Tangents to a Circle:

All the tangents of a circle are perpendicular to the radius through the point of contact of that tangent.

OP is the radius of the circle and Q is any point on the line XY which is the tangent to the circle. As OP is the shortest line of all the distances of the point O to the points on XY. So OP is perpendicular to XY. Hence, OP⊥ XY

Example 1 : Find the radius of the circle in the given figure, if the length of the tangent from point A which is 5 cm away from center is 4 cm.

Solution : As we know that the radius is perpendicular to the radius, so the ∆ABO is a right angle triangle.
Given, AO = 5 cm and AB = 4 cm
We can use Pythagoras theorem here
OA ²=  OB ² + AB ²
OB ²=  OA ² −  AB ²
OB ²= 5 ² − 4 ²
= 25 – 16
OB ² = 9    ⇒ OB = 3
So the radius of the given circle is 3 cm.

Exercise: 10.1

1.How many tangents can a circle have.

Solution: There can be infinite tangents to a circle. A circle is made up of infinite points which are at an equal distance from a point. Since there are infinite points on the circumference of a circle, infinite tangents can be drawn from them.

2.Fill in the blanks:

(i) A tangent to a circle intersects it in …………… point(s).

(ii) A line intersecting a circle in two points is called a ………….

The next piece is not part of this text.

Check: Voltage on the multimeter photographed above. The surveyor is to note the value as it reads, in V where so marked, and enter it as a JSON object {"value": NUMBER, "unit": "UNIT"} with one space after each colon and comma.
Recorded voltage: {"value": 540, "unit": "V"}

(iii) A circle can have …………… parallel tangents at the most.

(iv) The common point of a tangent to a circle and the circle is called …………

Solution: (i) A tangent to a circle intersects it in one point(s).

(ii) A line intersecting a circle in two points is called a secant.

(iii) A circle can have two parallel tangents at the most.

(iv) The common point of a tangent to a circle and the circle is called the point of contact.

3. A tangent PQ at a point P of a circle of radius 5 cm meets a line through the centre O at a point Q so that OQ = 12 cm.
Length PQ is : (A) 12 cm      (B) 13 cm       (C) 8.5 cm   (D) √119cm

Solution:

In the above figure, the line that is drawn from the centre of the given circle to the tangent PQ is perpendicular to PQ.
And so, OP ⊥ PQ
Using Pythagoras theorem in triangle ΔOPQ we get,
OQ² = OP² + PQ²
(12)² = 5²+ PQ²
PQ²= 144 − 25
PQ2 = 119  ⇒    PQ = √119 cm
So, option D.

4. Draw a circle and two lines parallel to a given line such that one is a tangent and the  other, a secant to the circle.
Solution:

In the above figure, XY and AB are two the parallel lines. The line segment AB is the tangent at point C while the line segment XY is the secant.